TASK OBJECTIVE: In the entries below, find the line with "M 41,2207 L" and the line with "M 472,8 L 485,29 L 489,76". Print those two and everything between them exactly, and nothing else.

DATA SHOWN:

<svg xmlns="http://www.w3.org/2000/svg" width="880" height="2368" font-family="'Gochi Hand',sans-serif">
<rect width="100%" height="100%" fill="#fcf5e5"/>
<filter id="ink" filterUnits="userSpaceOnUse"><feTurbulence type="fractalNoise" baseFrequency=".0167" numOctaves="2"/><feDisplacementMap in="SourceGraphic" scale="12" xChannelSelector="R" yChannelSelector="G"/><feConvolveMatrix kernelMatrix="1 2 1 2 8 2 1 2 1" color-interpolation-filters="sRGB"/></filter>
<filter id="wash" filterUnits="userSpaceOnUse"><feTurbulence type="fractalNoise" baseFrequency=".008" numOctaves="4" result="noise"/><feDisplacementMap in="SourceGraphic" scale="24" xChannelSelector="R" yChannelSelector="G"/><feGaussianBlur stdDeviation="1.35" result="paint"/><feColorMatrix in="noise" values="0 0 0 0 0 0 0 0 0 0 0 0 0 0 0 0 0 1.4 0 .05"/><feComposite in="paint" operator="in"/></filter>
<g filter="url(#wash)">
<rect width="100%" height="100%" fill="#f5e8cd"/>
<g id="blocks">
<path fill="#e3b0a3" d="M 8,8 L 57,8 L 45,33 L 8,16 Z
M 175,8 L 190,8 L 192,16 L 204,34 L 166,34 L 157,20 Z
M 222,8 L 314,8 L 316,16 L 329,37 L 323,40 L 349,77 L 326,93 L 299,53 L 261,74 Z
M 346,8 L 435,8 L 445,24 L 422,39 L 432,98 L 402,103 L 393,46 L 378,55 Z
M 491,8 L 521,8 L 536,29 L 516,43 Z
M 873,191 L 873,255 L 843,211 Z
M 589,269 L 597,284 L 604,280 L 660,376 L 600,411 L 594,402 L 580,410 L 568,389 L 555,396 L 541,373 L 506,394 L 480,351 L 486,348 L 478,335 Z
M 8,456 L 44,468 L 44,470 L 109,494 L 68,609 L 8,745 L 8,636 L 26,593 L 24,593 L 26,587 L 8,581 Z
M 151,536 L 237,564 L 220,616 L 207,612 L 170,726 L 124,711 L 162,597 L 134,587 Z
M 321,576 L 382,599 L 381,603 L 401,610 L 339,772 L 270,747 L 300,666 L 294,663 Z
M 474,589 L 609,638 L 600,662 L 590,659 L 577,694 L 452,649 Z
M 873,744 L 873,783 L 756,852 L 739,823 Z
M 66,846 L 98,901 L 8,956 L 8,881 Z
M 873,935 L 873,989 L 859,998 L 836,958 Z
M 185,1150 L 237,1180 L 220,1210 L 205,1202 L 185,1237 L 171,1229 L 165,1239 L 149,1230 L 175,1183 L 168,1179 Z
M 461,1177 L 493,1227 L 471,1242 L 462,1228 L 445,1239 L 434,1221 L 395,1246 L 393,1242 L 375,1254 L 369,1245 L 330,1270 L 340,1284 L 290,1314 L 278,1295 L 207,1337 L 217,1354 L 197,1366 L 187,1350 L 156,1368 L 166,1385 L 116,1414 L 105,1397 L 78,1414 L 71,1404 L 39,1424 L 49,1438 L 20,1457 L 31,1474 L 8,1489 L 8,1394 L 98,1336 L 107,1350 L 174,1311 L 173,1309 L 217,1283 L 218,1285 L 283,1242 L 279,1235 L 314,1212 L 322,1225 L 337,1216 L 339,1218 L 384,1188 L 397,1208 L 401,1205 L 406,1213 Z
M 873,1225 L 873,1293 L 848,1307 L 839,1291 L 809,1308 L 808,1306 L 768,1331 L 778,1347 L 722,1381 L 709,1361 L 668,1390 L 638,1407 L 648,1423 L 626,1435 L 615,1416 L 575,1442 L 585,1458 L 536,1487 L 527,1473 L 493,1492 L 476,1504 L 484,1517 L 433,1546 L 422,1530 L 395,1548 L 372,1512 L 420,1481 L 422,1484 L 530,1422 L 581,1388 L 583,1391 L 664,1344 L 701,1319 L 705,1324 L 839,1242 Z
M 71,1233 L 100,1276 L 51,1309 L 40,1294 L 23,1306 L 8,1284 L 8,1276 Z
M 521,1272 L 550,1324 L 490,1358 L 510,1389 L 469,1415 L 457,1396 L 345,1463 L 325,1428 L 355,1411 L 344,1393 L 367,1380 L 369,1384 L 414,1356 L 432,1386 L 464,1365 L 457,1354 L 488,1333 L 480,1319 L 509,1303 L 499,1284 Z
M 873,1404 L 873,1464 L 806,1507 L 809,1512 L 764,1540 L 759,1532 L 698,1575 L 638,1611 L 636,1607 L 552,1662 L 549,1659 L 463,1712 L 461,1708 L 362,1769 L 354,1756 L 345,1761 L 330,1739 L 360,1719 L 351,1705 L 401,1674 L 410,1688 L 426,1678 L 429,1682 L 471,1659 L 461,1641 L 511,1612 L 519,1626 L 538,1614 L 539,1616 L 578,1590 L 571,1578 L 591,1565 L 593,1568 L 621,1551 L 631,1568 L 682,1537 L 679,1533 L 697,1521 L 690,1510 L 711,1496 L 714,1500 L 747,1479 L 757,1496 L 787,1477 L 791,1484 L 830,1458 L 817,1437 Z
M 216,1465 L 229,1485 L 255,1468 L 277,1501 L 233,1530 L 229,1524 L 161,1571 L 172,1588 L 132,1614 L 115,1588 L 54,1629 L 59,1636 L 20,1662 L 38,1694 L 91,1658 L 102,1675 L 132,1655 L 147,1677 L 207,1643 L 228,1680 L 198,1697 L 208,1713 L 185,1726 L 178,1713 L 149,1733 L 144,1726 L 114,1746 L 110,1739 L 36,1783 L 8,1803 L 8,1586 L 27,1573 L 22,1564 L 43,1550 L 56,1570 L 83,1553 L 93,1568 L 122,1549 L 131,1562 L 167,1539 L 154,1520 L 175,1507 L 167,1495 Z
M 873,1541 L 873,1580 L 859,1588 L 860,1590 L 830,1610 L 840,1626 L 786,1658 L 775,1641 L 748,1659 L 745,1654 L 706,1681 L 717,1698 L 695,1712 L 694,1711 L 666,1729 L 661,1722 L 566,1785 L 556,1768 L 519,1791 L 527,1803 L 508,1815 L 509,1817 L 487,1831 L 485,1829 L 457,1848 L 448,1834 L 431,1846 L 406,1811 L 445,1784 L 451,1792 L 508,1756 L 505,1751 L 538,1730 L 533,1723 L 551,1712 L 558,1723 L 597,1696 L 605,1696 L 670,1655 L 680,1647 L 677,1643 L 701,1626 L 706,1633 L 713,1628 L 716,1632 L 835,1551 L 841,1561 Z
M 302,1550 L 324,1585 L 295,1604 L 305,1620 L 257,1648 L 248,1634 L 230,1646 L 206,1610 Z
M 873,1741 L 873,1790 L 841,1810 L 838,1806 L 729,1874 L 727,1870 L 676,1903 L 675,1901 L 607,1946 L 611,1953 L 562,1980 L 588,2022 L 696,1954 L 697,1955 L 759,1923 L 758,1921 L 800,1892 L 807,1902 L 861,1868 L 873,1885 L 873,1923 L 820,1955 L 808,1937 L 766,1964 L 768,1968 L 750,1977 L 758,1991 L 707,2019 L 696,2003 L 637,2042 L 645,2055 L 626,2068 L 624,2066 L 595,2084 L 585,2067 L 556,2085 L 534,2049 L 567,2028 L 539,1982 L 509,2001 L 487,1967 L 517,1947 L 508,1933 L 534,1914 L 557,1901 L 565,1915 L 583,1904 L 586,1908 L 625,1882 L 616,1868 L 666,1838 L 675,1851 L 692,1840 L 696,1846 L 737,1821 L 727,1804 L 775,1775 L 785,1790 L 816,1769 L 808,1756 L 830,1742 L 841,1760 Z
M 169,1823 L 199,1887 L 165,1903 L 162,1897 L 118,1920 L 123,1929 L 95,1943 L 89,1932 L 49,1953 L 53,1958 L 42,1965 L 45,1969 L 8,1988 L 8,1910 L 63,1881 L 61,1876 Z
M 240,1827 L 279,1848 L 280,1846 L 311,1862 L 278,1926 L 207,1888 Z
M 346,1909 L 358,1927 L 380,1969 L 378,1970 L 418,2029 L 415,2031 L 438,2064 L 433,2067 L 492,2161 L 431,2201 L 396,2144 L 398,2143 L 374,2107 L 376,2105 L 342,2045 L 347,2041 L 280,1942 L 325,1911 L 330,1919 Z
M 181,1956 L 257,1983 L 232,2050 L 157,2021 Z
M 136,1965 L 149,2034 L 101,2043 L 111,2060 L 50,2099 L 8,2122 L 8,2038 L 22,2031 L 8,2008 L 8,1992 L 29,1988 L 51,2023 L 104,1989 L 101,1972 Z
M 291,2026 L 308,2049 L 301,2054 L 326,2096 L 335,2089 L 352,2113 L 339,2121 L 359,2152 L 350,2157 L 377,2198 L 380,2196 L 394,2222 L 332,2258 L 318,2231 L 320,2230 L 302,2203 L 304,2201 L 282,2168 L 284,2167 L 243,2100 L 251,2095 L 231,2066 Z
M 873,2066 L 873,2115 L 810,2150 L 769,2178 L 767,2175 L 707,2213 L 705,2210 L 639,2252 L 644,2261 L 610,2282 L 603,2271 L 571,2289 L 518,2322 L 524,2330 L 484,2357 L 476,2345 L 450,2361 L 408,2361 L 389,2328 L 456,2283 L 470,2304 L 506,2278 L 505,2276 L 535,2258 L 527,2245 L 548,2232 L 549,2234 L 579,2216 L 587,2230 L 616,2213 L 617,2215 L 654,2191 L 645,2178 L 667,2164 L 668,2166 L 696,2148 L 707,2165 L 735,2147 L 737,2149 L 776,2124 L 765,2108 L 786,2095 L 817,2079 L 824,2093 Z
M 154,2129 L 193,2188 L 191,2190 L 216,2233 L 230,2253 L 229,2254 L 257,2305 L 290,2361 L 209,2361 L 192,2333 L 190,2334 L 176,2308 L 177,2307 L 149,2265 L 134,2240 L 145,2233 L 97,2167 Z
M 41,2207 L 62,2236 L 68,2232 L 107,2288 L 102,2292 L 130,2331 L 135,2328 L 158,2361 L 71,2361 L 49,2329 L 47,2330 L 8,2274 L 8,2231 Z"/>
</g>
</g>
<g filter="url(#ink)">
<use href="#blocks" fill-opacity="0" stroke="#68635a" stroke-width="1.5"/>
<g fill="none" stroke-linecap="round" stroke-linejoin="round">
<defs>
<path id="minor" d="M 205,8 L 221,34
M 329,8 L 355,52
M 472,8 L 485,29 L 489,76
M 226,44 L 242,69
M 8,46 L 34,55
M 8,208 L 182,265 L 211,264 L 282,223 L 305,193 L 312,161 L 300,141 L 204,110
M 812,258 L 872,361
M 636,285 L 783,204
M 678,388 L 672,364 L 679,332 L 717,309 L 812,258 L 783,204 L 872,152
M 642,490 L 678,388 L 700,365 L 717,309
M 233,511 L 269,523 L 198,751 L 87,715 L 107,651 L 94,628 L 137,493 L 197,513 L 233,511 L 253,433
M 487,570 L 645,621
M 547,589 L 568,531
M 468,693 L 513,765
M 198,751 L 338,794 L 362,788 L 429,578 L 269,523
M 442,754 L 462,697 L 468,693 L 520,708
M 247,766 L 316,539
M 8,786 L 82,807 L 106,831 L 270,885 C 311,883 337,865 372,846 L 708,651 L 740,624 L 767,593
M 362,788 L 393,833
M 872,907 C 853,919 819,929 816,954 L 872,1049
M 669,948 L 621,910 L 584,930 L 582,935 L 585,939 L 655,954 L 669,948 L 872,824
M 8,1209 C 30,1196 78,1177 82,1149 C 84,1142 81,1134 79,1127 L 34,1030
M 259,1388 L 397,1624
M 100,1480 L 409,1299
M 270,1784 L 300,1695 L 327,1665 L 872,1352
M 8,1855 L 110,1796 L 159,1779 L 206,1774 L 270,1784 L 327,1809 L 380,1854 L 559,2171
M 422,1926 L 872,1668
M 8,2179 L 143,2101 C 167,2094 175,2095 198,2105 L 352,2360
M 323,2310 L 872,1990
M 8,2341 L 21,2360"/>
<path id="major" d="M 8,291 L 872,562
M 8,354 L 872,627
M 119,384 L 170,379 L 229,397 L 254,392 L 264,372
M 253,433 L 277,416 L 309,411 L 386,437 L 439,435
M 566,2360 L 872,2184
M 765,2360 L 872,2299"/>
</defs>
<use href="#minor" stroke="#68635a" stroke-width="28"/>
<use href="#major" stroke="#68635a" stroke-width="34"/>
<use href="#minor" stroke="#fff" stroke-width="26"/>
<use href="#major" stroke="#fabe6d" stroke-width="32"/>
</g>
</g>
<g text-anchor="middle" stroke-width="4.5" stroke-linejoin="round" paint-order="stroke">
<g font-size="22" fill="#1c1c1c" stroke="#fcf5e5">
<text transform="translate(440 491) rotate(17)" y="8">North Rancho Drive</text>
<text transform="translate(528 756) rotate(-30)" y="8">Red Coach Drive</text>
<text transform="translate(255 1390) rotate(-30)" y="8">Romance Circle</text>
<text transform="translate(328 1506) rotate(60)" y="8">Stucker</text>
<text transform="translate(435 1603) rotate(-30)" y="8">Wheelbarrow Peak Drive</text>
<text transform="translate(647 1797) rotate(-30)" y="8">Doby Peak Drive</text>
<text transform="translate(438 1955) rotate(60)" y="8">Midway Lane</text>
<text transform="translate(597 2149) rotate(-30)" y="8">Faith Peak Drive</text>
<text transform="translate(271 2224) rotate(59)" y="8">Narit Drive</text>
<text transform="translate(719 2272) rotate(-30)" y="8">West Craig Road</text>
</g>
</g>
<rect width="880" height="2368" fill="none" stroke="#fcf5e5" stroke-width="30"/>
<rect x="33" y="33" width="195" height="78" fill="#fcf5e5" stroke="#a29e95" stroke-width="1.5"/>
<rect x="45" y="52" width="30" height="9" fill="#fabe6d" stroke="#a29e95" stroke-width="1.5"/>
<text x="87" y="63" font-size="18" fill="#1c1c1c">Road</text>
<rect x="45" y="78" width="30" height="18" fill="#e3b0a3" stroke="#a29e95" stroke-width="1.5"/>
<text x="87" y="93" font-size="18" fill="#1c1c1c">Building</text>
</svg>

RESPONSE:
M 41,2207 L 62,2236 L 68,2232 L 107,2288 L 102,2292 L 130,2331 L 135,2328 L 158,2361 L 71,2361 L 49,2329 L 47,2330 L 8,2274 L 8,2231 Z"/>
</g>
</g>
<g filter="url(#ink)">
<use href="#blocks" fill-opacity="0" stroke="#68635a" stroke-width="1.5"/>
<g fill="none" stroke-linecap="round" stroke-linejoin="round">
<defs>
<path id="minor" d="M 205,8 L 221,34
M 329,8 L 355,52
M 472,8 L 485,29 L 489,76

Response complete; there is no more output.